# [The problem]
Give again, word for word, each line below starting at the one that contains "shelters, churches and" and ending at the one that contains "Free Designs, Free Sample, Free Shipping".
*** Opening Input ***
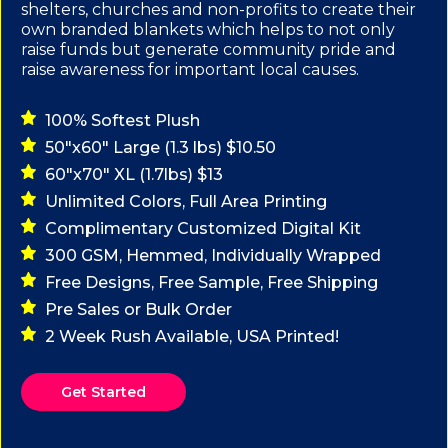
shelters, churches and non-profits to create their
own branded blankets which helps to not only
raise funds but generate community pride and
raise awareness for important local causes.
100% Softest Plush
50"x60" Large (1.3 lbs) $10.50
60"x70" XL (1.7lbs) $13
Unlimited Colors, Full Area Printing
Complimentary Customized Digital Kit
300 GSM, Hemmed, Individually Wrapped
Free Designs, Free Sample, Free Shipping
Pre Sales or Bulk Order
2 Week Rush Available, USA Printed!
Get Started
*** Closing Input ***
*** Opening Input ***
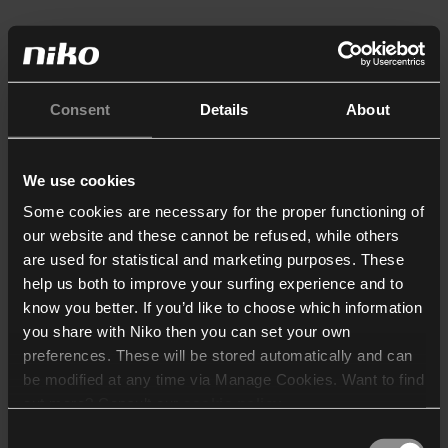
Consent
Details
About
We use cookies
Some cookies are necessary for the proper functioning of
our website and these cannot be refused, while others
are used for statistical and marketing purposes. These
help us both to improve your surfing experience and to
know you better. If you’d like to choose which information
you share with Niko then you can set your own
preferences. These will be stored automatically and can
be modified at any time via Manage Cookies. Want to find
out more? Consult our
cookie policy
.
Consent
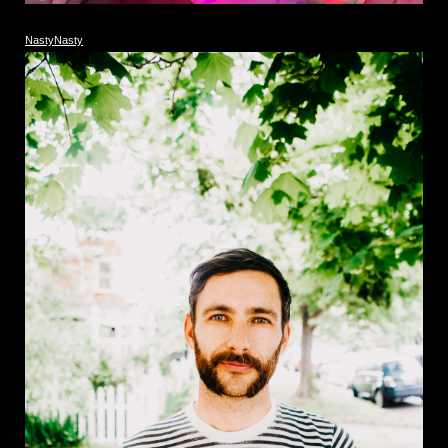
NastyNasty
*** Closing Input ***
# [Task result]
shelters, churches and non-profits to create their
own branded blankets which helps to not only
raise funds but generate community pride and
raise awareness for important local causes.
100% Softest Plush
50"x60" Large (1.3 lbs) $10.50
60"x70" XL (1.7lbs) $13
Unlimited Colors, Full Area Printing
Complimentary Customized Digital Kit
300 GSM, Hemmed, Individually Wrapped
Free Designs, Free Sample, Free Shipping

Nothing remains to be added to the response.